** Opening Record excerpts block **

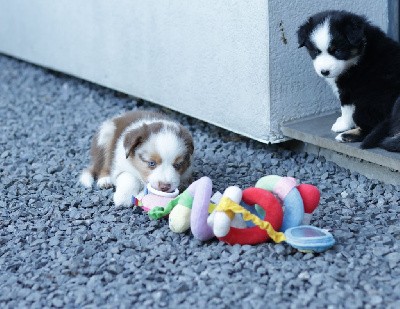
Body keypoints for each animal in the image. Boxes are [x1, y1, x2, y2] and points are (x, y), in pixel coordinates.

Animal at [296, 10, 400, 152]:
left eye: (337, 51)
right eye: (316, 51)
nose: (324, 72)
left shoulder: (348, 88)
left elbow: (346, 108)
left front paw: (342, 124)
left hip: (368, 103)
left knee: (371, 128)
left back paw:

** Closing Record excerpts block **

### [Assignment]
Search the entries above for the word "left" and copy each line where it appears.

### [Answer section]
left eye: (337, 51)
left shoulder: (348, 88)
left elbow: (346, 108)
left front paw: (342, 124)
left hip: (368, 103)
left knee: (371, 128)
left back paw:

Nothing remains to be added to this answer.